■ What is expected ■
Please return the lines of the data that contain "giày".

■ Data provided ■
========================================================================

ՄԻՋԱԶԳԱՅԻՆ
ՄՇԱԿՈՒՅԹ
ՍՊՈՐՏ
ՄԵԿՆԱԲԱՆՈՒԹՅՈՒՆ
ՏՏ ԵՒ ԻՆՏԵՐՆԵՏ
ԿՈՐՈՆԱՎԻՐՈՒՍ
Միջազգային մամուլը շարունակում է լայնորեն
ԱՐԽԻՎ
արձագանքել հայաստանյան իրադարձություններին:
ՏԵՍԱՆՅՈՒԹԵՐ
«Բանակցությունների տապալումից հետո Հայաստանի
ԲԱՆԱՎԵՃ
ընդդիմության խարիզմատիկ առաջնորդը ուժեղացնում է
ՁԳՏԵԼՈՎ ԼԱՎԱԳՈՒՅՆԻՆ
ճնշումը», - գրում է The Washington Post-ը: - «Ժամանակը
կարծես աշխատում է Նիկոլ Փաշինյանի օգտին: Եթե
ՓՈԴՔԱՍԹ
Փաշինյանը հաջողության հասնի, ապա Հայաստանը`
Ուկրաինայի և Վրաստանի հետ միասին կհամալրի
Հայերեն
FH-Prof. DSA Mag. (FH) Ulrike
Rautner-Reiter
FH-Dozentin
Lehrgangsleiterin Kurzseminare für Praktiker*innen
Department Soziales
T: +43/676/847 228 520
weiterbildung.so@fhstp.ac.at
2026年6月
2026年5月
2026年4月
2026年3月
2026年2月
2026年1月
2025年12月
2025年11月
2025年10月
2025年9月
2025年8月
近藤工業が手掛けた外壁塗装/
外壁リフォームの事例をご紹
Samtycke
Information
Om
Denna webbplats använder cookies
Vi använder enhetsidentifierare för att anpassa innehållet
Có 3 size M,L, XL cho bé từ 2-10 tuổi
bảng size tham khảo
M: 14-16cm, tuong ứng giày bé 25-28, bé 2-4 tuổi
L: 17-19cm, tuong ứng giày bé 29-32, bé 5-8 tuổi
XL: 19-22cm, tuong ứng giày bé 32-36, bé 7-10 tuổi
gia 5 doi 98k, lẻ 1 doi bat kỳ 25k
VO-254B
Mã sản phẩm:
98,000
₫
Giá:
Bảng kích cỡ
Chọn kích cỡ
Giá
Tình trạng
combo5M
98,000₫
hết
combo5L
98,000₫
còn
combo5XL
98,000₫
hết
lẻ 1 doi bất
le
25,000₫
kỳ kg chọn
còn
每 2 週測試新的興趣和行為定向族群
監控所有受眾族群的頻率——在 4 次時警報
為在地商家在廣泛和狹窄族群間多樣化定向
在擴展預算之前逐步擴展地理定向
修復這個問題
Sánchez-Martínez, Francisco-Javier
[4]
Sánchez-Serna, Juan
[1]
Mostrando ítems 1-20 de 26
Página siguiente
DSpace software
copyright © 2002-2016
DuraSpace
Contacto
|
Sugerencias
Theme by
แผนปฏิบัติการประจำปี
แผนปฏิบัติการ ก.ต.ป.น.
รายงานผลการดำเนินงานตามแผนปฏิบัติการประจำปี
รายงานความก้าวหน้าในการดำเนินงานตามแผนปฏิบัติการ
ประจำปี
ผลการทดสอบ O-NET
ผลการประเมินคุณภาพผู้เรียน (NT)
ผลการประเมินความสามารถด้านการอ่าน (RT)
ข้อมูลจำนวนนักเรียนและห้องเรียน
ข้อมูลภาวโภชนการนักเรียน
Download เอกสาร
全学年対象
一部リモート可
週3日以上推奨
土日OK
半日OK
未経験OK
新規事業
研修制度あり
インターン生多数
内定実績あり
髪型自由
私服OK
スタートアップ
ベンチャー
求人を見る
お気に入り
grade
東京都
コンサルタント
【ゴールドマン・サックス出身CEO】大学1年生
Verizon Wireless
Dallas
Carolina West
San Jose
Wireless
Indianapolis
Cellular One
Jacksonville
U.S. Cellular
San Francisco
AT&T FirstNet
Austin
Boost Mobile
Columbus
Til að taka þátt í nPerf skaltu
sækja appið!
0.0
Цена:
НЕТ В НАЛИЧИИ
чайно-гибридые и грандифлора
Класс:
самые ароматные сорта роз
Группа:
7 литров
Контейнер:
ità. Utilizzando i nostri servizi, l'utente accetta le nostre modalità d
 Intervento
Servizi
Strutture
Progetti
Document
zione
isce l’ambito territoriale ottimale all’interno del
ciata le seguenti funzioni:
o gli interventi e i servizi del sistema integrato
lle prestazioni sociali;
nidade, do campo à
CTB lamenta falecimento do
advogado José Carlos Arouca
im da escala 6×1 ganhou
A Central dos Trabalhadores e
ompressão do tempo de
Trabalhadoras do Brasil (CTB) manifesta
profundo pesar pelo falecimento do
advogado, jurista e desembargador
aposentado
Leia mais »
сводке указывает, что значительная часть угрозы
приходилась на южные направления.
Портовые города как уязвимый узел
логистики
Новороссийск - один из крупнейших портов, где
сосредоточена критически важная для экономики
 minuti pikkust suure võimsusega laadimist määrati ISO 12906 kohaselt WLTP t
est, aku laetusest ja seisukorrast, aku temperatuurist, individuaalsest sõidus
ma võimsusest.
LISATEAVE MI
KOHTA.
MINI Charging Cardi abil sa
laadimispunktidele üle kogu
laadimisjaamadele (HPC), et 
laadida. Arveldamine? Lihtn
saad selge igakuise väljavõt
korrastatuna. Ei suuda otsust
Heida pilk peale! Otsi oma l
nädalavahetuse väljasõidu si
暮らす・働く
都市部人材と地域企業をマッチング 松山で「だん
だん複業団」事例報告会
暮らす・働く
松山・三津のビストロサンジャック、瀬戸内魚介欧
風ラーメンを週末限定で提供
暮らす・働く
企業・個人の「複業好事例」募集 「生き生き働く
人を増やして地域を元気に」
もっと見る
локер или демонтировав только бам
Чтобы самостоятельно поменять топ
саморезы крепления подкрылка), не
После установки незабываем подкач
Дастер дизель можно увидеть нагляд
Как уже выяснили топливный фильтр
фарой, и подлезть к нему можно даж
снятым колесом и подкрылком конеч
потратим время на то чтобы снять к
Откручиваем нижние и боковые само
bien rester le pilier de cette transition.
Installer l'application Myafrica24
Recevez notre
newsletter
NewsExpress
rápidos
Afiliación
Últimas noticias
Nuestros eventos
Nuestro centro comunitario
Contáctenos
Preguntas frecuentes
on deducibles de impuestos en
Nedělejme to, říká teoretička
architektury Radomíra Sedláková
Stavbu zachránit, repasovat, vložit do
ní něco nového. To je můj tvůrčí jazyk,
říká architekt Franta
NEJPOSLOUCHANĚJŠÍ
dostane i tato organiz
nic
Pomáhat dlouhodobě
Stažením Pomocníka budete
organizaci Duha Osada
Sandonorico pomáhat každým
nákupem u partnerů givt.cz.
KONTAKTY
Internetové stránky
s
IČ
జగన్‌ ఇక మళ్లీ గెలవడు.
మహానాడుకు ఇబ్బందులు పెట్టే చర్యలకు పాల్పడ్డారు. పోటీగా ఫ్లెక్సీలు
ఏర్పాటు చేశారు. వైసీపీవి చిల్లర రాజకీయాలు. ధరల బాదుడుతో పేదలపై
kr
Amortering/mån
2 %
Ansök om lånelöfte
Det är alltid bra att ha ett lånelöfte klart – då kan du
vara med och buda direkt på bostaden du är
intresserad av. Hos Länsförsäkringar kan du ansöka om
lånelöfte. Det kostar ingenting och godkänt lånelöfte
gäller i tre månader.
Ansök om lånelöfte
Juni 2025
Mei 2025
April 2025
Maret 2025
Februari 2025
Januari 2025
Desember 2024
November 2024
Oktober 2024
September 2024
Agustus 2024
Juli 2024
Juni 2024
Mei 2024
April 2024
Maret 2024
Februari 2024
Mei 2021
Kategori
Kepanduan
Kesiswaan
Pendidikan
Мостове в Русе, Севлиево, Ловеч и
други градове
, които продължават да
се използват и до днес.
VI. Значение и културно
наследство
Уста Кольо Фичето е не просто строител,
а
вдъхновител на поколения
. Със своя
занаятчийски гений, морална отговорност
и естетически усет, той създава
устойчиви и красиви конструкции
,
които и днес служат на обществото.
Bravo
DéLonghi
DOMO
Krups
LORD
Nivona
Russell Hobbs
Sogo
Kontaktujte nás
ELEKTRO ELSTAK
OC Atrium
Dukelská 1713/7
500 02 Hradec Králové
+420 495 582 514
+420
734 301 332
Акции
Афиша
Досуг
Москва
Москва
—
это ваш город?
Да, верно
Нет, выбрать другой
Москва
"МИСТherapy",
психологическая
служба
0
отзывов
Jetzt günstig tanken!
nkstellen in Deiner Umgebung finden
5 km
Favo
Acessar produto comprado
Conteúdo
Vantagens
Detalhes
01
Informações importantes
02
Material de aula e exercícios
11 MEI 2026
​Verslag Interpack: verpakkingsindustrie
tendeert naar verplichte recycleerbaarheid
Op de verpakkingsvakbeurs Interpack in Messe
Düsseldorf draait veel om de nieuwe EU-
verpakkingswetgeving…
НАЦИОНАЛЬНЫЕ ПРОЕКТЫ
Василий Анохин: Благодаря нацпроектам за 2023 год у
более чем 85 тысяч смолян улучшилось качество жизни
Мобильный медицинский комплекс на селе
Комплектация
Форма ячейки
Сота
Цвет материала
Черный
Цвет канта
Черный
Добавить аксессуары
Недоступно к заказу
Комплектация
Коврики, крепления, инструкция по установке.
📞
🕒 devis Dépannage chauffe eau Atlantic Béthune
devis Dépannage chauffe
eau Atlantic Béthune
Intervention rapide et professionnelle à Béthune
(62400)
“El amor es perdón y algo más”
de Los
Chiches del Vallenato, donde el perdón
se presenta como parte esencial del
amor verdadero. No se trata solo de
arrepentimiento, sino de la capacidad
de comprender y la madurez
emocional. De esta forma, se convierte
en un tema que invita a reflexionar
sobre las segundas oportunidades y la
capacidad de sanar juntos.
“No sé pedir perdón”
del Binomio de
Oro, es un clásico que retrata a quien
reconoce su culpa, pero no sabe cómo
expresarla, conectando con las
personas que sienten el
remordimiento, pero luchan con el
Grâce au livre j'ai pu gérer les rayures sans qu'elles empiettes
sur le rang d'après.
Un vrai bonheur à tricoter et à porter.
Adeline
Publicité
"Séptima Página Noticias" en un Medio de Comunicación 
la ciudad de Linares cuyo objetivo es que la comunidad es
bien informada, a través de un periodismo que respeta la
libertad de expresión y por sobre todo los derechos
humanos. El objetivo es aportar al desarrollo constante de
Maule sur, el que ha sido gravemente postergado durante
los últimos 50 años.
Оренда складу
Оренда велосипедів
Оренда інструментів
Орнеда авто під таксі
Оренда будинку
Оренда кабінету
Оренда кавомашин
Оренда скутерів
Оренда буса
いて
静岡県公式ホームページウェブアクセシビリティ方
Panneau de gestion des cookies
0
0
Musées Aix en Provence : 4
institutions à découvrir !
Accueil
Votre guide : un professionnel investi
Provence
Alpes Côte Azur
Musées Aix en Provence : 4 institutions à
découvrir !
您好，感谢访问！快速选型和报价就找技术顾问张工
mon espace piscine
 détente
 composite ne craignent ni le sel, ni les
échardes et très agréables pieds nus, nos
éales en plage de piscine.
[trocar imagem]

========================================================================

■ Solution ■
M: 14-16cm, tuong ứng giày bé 25-28, bé 2-4 tuổi
L: 17-19cm, tuong ứng giày bé 29-32, bé 5-8 tuổi
XL: 19-22cm, tuong ứng giày bé 32-36, bé 7-10 tuổi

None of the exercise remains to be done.